The Smart Africa Alliance is a partnership among African countries adhering to the Smart Africa Manifesto. Its goal is to accelerate sustainable socioeconomic development on the African continent through usage of Information and Communications Technologies (ICTs) and through better access to broadband services. Other Partners of the Smart Africa Alliance include the African Union, the ITU, World Bank, the African Development Bank, the United Nations Economic Commission for Africa, the GSMA, ICANN and companies. The Smart Africa Alliance board is chaired by President Paul Kagame and the secretariat is led by director general Lacina Koné since March 2019.

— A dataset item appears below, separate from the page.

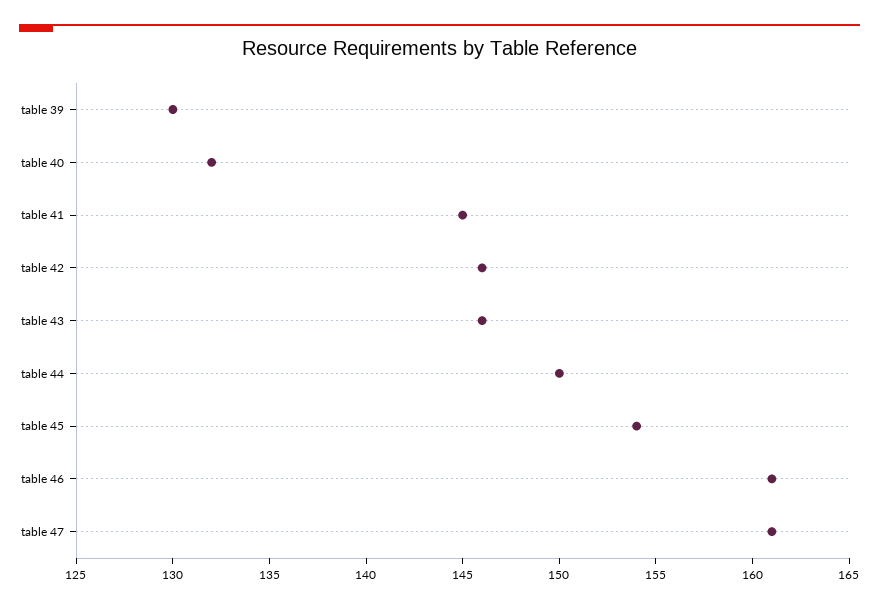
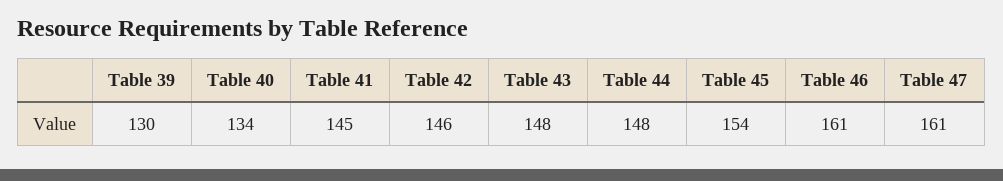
table 40: 132 -> 134
table 43: 146 -> 148
table 44: 150 -> 148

== Transform Africa Summit ==
Smart Africa hosts an annual ICT and Technology Policy conference called the Transform Africa Summit. This is Smart Africa's flagship project which is entering its 6th edition. The summit hosts international heads of state, ministers of ICT, business leaders and policy makers.

In 2023 the annual summit was held out Rwanda in Victoria Falls, Zimbabwe. It claimed the involvement of 37 nations including a recent addition of Eswatini. 4,000 delegates from nearly a hundred countries and the presence of five heads of state. Commissioners and leaders from the Broadband commission included Amani Abou-Zeid, Paul Kagame, Doreen Bogdan-Martin of ITU, Co-Vice Chair of the Broadband Commission, Lacina Koné, Director-General of Smart Africa, Paula Ingabire, Minister of Information Communication Technology and Innovation of Rwanda, Aurélie Adam-Soule Zoumarou, Minister of Digital Economy and Communication of the Republic of Benin, Ursula Owusu-Ekuful, Minister of Communications and Digitalization of Ghana and Bocar Ba, Chief Executive Officer of the Samena Telecommunications Council.